De benoeming van een militair lid in de militaire kamer van het Gerecht in eerste aanleg geschiedt op de wijze zoals neergelegd in artikel 23 van de Rijkswet Gemeenschappelijk Hof van Justitie. Om te kunnen worden benoemd tot militair lid moet men militair zijn en niet behoren tot de Koninklijke marechaussee. Artikel 6, derde lid, is van overeenkomstige toepassing.
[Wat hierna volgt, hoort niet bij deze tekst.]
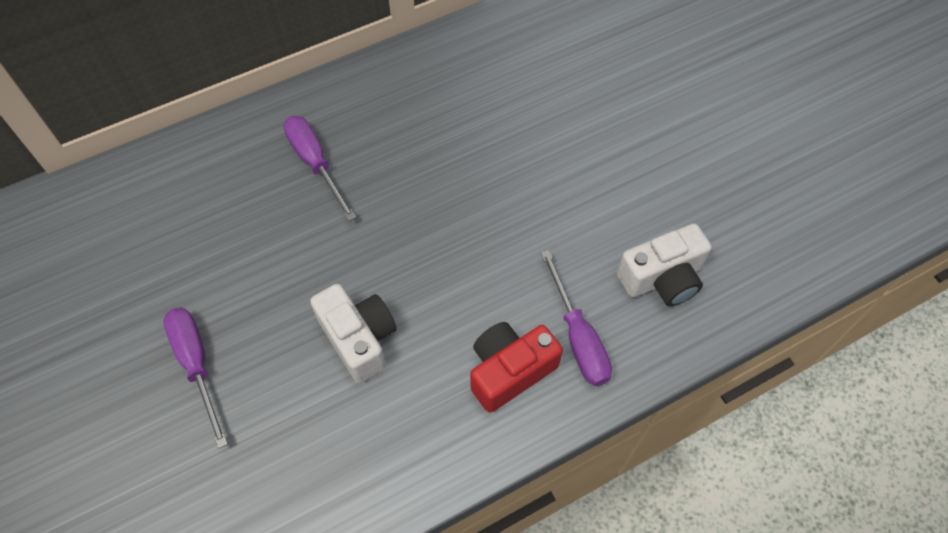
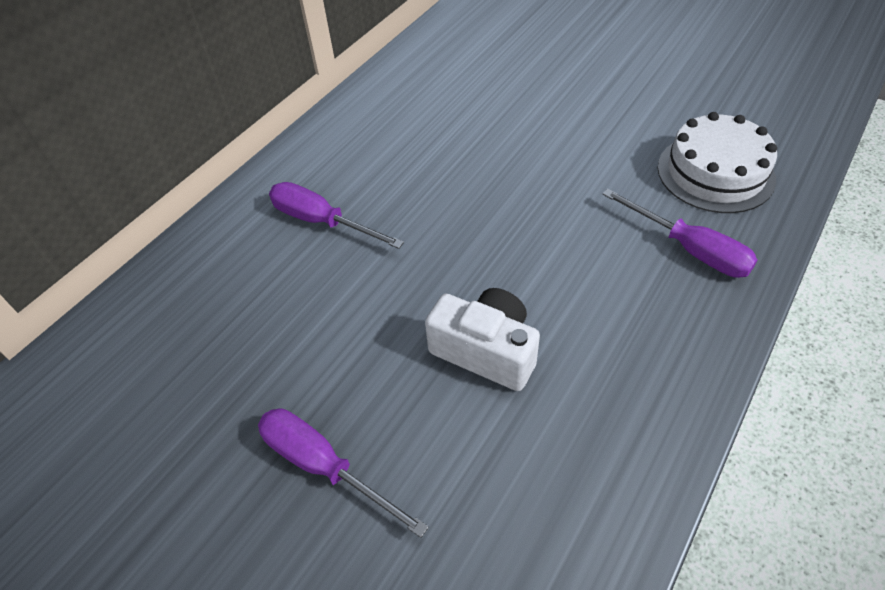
camera: 25 degrees left, 10 degrees down
red camera [470,322,563,413] -> none
white camera [617,223,712,307] -> white cake [658,112,777,213]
Aan de vereisten omschreven in artikel 24, eerste lid, onder a en b, van de Rijkswet Gemeenschappelijk Hof van Justitie dient bij voorkeur te worden voldaan.
9.
Op de militaire leden zijn de artikelen 6, 12, vierde lid, 13, derde lid, 27 tot en met 34, 36 en 46 van de Rijkswet Gemeenschappelijk Hof van Justitie van overeenkomstige toepassing, voor zover die artikelen niet afwijken van het in deze wet bepaalde.
10.
Artikel 6, vijfde en zesde lid, is van overeenkomstige toepassing, met dien verstande dat de eedaflegging door de militaire leden geschiedt op de wijze zoals is vastgelegd in artikel 28 van de Rijkswet Gemeenschappelijk Hof van Justitie.
11.
Overdracht van een zaak die in eerste aanleg bij een militaire kamer van de rechtbank Gelderland of bij een mobiele rechtbank aanhangig is met betrekking tot een persoon die zich bevindt binnen het in het eerste lid bedoelde bevelsgebied, dan wel overdracht van een zaak die bij een militaire kamer van een der in het eerste lid genoemde gerechten in eerste aanleg aanhangig is met betrekking tot een persoon die zich niet meer in het rechtsgebied van deze gerechten bevindt, naar de militaire kamer van de rechtbank, genoemd in artikel 55 van de Wet op de rechterlijke organisatie, of naar een mobiele rechtbank, kan plaatsvinden in de stand waarin de zaak zich op dat ogenblik bevindt. Uitvoering van deze overdracht geschiedt door het openbaar ministerie.